#### Exercise aim:
Return only the number of lines in the data below where the word "daje" appears.

[Data to process — start]

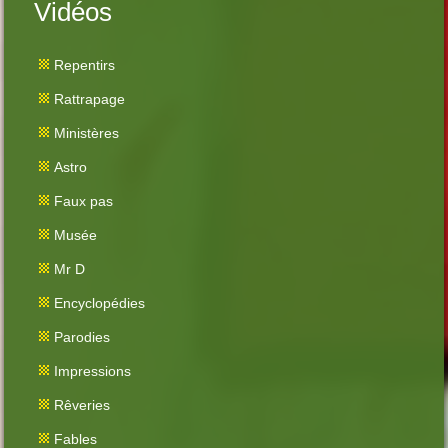
Vidéos
Repentirs
Rattrapage
Ministères
Astro
Faux pas
Musée
Mr D
Encyclopédies
Parodies
Impressions
Rêveries
Fables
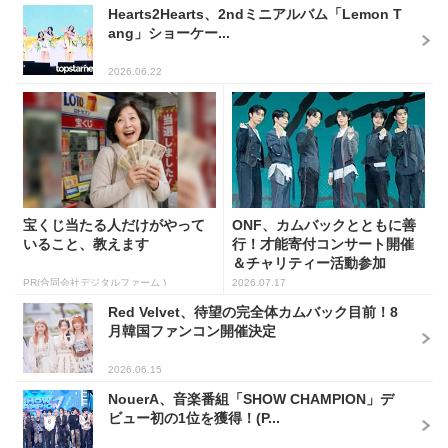
Hearts2Hearts、2ndミニアルバム「Lemon T
ang」ショーケー...
2026.06.22
宝くじ当たる人だけがやって
ONF、カムバックとともに善
いること、教えます
行！才能寄付コンサート開催
＆チャリティー活動参加
PR(合同会社デジタルファーム )
2026.07.17
Red Velvet、待望の完全体カムバック目前！8
月韓国ファンコン開催決定
2026.06.15
NouerA、音楽番組「SHOW CHAMPION」デ
ビュー初の1位を獲得！(P...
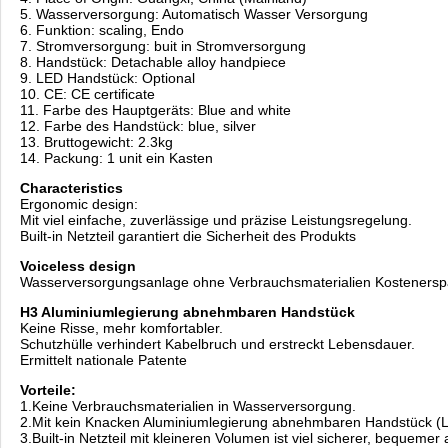
5. Wasserversorgung: Automatisch Wasser Versorgung
6. Funktion: scaling, Endo
7. Stromversorgung: buit in Stromversorgung
8. Handstück: Detachable alloy handpiece
9. LED Handstück: Optional
10. CE: CE certificate
11. Farbe des Hauptgeräts: Blue and white
12. Farbe des Handstück: blue, silver
13. Bruttogewicht: 2.3kg
14. Packung: 1 unit ein Kasten
Characteristics
Ergonomic design:
Mit viel einfache, zuverlässige und präzise Leistungsregelung.
Built-in Netzteil garantiert die Sicherheit des Produkts
Voiceless design
Wasserversorgungsanlage ohne Verbrauchsmaterialien Kostenerspa
H3 Aluminiumlegierung abnehmbaren Handstück
Keine Risse, mehr komfortabler.
Schutzhülle verhindert Kabelbruch und erstreckt Lebensdauer.
Ermittelt nationale Patente
Vorteile:
1.Keine Verbrauchsmaterialien in Wasserversorgung.
2.Mit kein Knacken Aluminiumlegierung abnehmbaren Handstück (LE
3.Built-in Netzteil mit kleineren Volumen ist viel sicherer, bequemer 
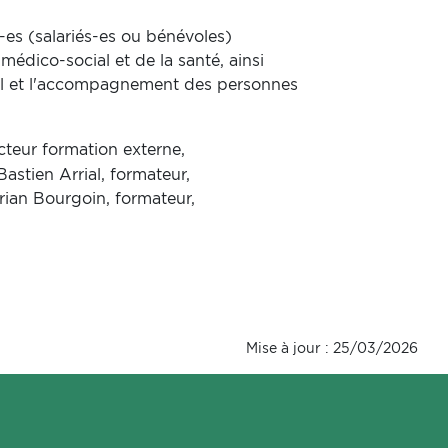
-es (salariés-es ou bénévoles)
médico-social et de la santé, ainsi
il et l'accompagnement des personnes
cteur formation externe,
 Bastien Arrial, formateur,
lorian Bourgoin, formateur,
Mise à jour : 25/03/2026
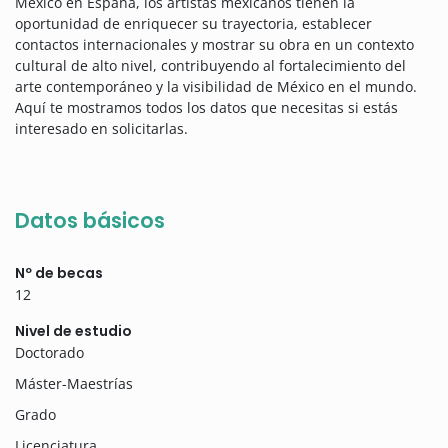
México en España, los artistas mexicanos tienen la
oportunidad de enriquecer su trayectoria, establecer
contactos internacionales y mostrar su obra en un contexto
cultural de alto nivel, contribuyendo al fortalecimiento del
arte contemporáneo y la visibilidad de México en el mundo.
Aquí te mostramos todos los datos que necesitas si estás
interesado en solicitarlas.
Datos básicos
Nº de becas
12
Nivel de estudio
Doctorado
Máster-Maestrías
Grado
Licenciatura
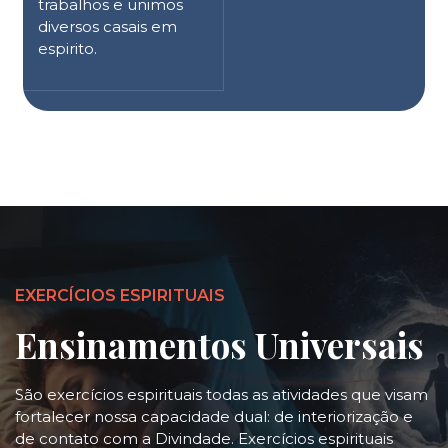
trabalhos e unimos
diversos casais em
espirito.
EXERCÍCIOS ESPIRITUAIS
Ensinamentos Universais
São exercícios espirituais todas as atividades que visam
fortalecer nossa capacidade dual: de interiorização e
de contato com a Divindade. Exercícios espirituais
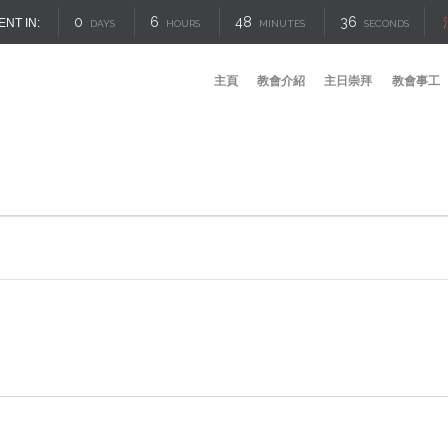
0
6
48
35
ENT IN:
DAYS
HOURS
MINUTES
SECONDS
主頁
教會介紹
主日崇拜
教會事工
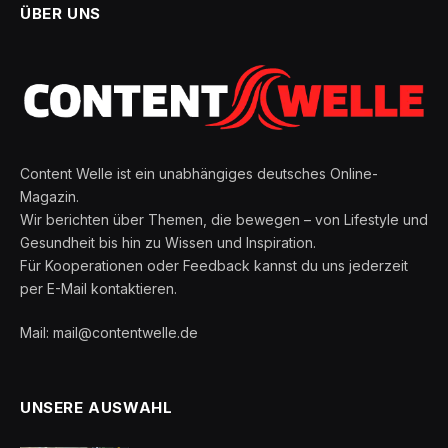
ÜBER UNS
Content Welle ist ein unabhängiges deutsches Online-
Magazin.
Wir berichten über Themen, die bewegen – von Lifestyle und
Gesundheit bis hin zu Wissen und Inspiration.
Für Kooperationen oder Feedback kannst du uns jederzeit
per E-Mail kontaktieren.
Mail: mail@contentwelle.de
UNSERE AUSWAHL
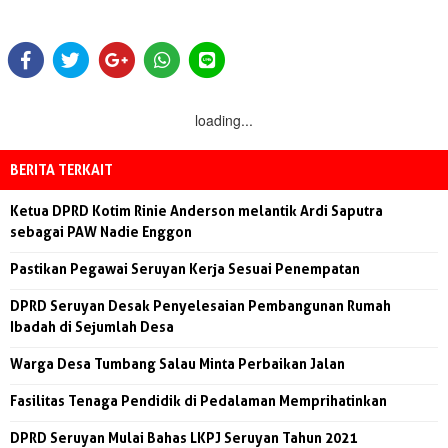
loading...
BERITA TERKAIT
Ketua DPRD Kotim Rinie Anderson melantik Ardi Saputra
sebagai PAW Nadie Enggon
Pastikan Pegawai Seruyan Kerja Sesuai Penempatan
DPRD Seruyan Desak Penyelesaian Pembangunan Rumah
Ibadah di Sejumlah Desa
Warga Desa Tumbang Salau Minta Perbaikan Jalan
Fasilitas Tenaga Pendidik di Pedalaman Memprihatinkan
DPRD Seruyan Mulai Bahas LKPJ Seruyan Tahun 2021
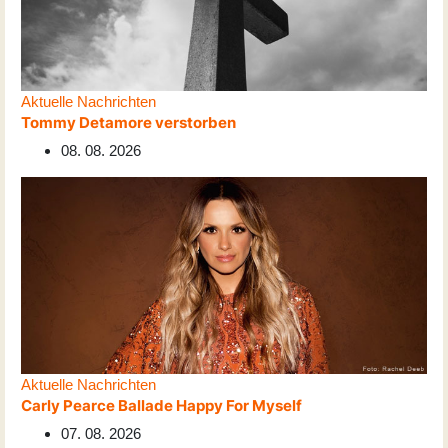
Aktuelle Nachrichten
Tommy Detamore verstorben
08. 08. 2026
Aktuelle Nachrichten
Carly Pearce Ballade Happy For Myself
07. 08. 2026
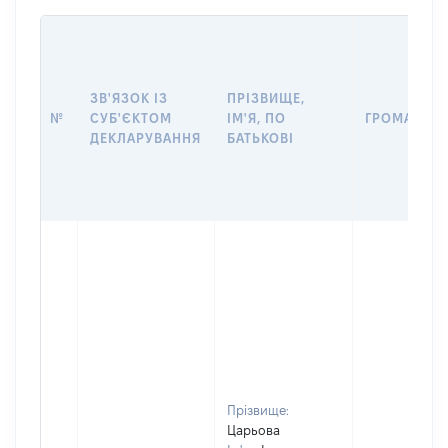
ЗВ'ЯЗОК ІЗ
ПРІЗВИЩЕ,
№
СУБ'ЄКТОМ
ІМ'Я, ПО
ГРОМАДЯН
ДЕКЛАРУВАННЯ
БАТЬКОВІ
Прізвище:
Царьова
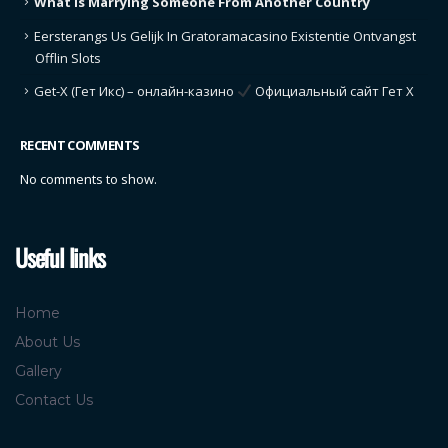
What Is Marrying Someone From Another Country
Eersterangs Us Gelijk In Gratoramacasino Existentie Ontvangst
Offlin Slots
Get-X (Гет Икс) – онлайн-казино
Официальный сайт Гет Х
RECENT COMMENTS
No comments to show.
Useful links
Home
About Us
Gallery
Contact Us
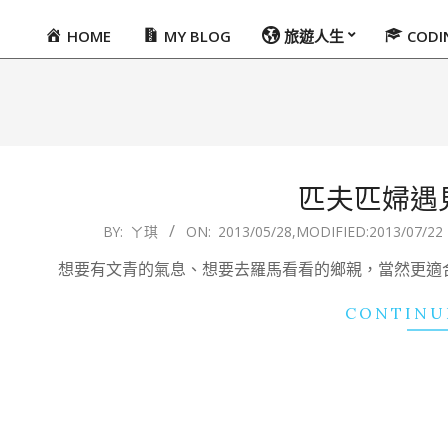
HOME
MY BLOG
旅遊人生
COD
Primary
Navigation
Menu
匹夫匹婦遇
2013-
BY:
ㄚ琪
ON:
2013/05/28
,MODIFIED:
2013/07/22
05-
想要有文青的氣息、想要去羅馬看看的鄉親，當然更適
28
CONTINU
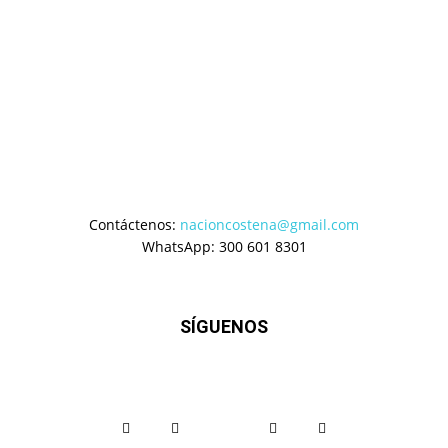
Contáctenos:
nacioncostena@gmail.com
WhatsApp: 300 601 8301
SÍGUENOS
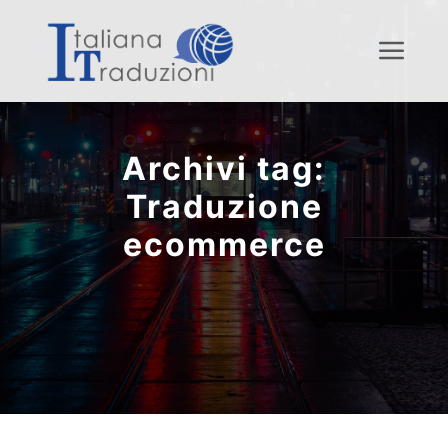
Menu
Archivi tag:
Traduzione
ecommerce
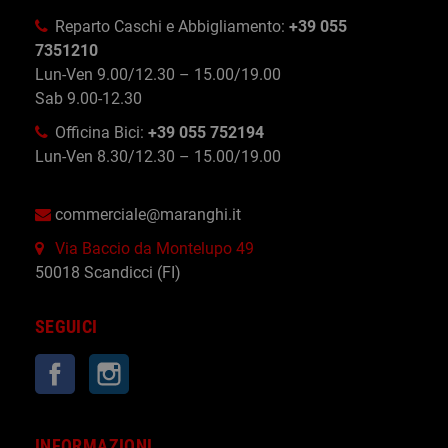
Reparto Caschi e Abbigliamento:
+39 055
7351210
Lun-Ven 9.00/12.30 – 15.00/19.00
Sab 9.00-12.30
Officina Bici:
+39 055 752194
Lun-Ven 8.30/12.30 – 15.00/19.00
commerciale@maranghi.it
Via Baccio da Montelupo 49
50018 Scandicci (FI)
SEGUICI
Facebook
Instagram
INFORMAZIONI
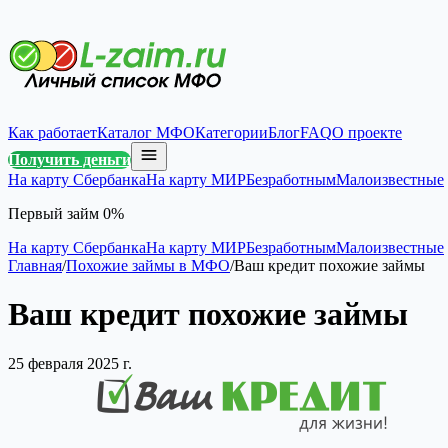
Как работает
Каталог МФО
Категории
Блог
FAQ
О проекте
Получить деньги
На карту Сбербанка
На карту МИР
Безработным
Малоизвестные
Первый займ 0%
На карту Сбербанка
На карту МИР
Безработным
Малоизвестные
Главная
/
Похожие займы в МФО
/
Ваш кредит похожие займы
Ваш кредит похожие займы
25 февраля 2025 г.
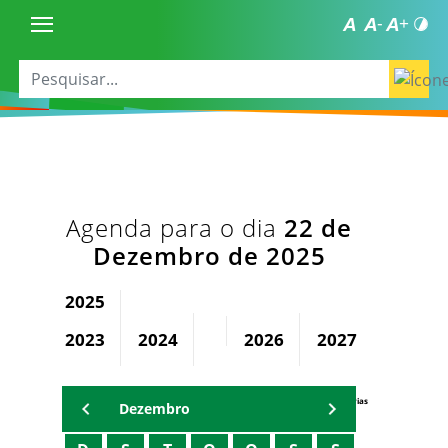
Agenda para o dia
22 de
Dezembro de 2025
2025
2023
2024
2026
2027
2028
Agenda Secretárias
Dezembro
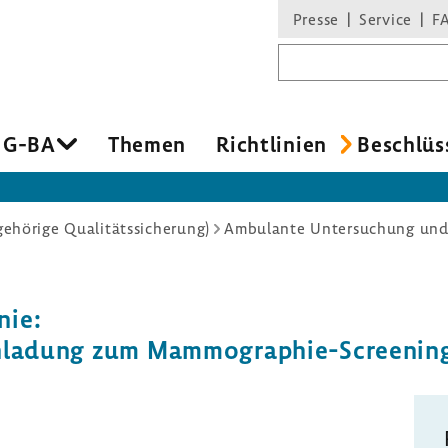
Presse
Service
F
Suchbegriff
 G-BA
Themen
Richt­li­nien
Beschlüs
hörige Qualitätssicherung)
Ambulante Untersuchung un
nie:
Einla­dung zum Mammographie-​Screenin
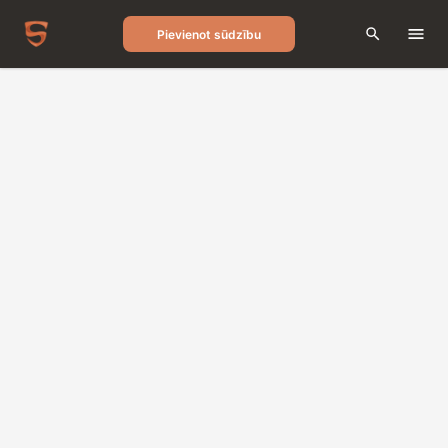
Pievienot sūdzību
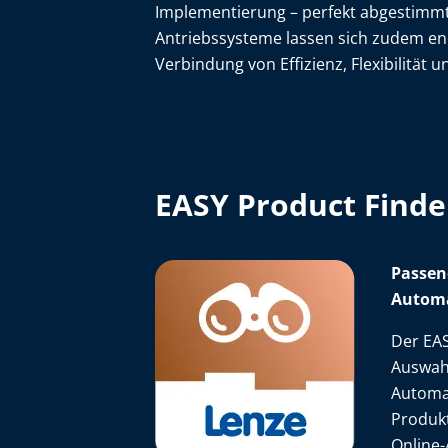
Implementierung – perfekt abgestimm
Antriebssysteme lassen sich zudem ener
Verbindung von Effizienz, Flexibilität u
EASY Product Finde
Passen
Automa
Der EAS
Auswah
Automat
Produkt
Online-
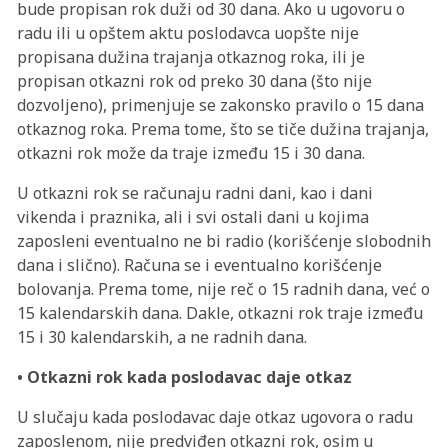
bude propisan rok duži od 30 dana. Ako u ugovoru o
radu ili u opštem aktu poslodavca uopšte nije
propisana dužina trajanja otkaznog roka, ili je
propisan otkazni rok od preko 30 dana (što nije
dozvoljeno), primenjuje se zakonsko pravilo o 15 dana
otkaznog roka. Prema tome, što se tiče dužina trajanja,
otkazni rok može da traje između 15 i 30 dana.
U otkazni rok se računaju radni dani, kao i dani
vikenda i praznika, ali i svi ostali dani u kojima
zaposleni eventualno ne bi radio (korišćenje slobodnih
dana i slično). Računa se i eventualno korišćenje
bolovanja. Prema tome, nije reč o 15 radnih dana, već o
15 kalendarskih dana. Dakle, otkazni rok traje između
15 i 30 kalendarskih, a ne radnih dana.
• Otkazni rok kada poslodavac daje otkaz
U slučaju kada poslodavac daje otkaz ugovora o radu
zaposlenom, nije predviđen otkazni rok, osim u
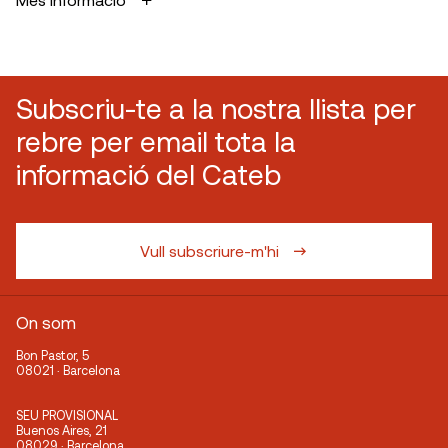
Subscriu-te a la nostra llista per
rebre per email tota la
informació del Cateb
Vull subscriure-m'hi
On som
Bon Pastor, 5
08021 · Barcelona
SEU PROVISIONAL
Buenos Aires, 21
08029 · Barcelona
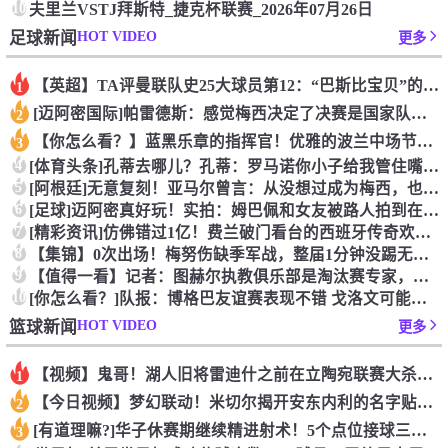
10
夫里兰VSTJ拜斯特_捷克杯联赛_2026年07月26日
HOT VIDEO
足球新闻
更多
【英超】TA评曼联队史25大球员第12：“巴斯比宝贝”的绝佳
1
[迈阿密国际]帕雷德斯：感觉梅西决定了决赛是国家队最后一战，
2
【你怎么看？】蓝黑乐章的指挥官！优雅的波兰中场节拍器！
3
4
[体育头条]孔蒂去哪儿？孔蒂：罗马诺你小子给我管住嘴哈！
5
[阿根廷]无意复刻！亚马尔曾言：从没想过成为梅西，也不会穿他
6
[足球]迈阿密真好玩！实拍：姆巴佩和女友被路人拍到在夜店狂欢
7
[精彩资讯]仿佛错过1亿！费兰破门看台的西班牙传奇欢呼，拉莫
8
【集锦】0次出场！梅努伤缺季军战，整届1分钟没踢无缘世界杯首
9
【值得一看】记者：图赫尔执教俱乐部是淘汰赛专家，但在真正压力
10
[你怎么看？]队报：博格巴友谊赛表现不错 戈洛文可能加盟沙特
HOT VIDEO
篮球新闻
更多
【视频】鬼哥！湖人旧将雷迪什之前在立陶宛联赛大杀四方
1
【今日视频】梦幻联动！米切尔揭开安东内利的名字贴纸！
2
[有道理嘛?]华子休赛期继续精进射术！5个点位接球三分全部命
3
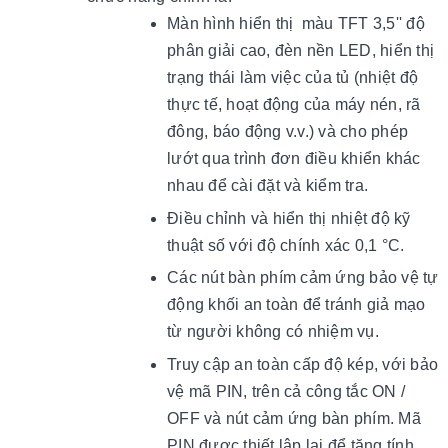
Màn hình hiển thị màu TFT 3,5'' độ
phân giải cao, đèn nền LED, hiển thị
trạng thái làm việc của tủ (nhiệt độ
thực tế, hoạt động của máy nén, rã
đông, báo động v.v.) và cho phép
lướt qua trình đơn điều khiển khác
nhau để cài đặt và kiểm tra.
Điều chỉnh và hiển thị nhiệt độ kỹ
thuật số với độ chính xác 0,1 °C.
Các nút bàn phím cảm ứng bảo vệ tự
động khối an toàn để tránh giả mạo
từ người không có nhiệm vụ.
Truy cập an toàn cấp độ kép, với bảo
vệ mã PIN, trên cả công tắc ON /
OFF và nút cảm ứng bàn phím. Mã
PIN được thiết lập lại để tăng tính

[Data to process — finish]

#### Response below:
2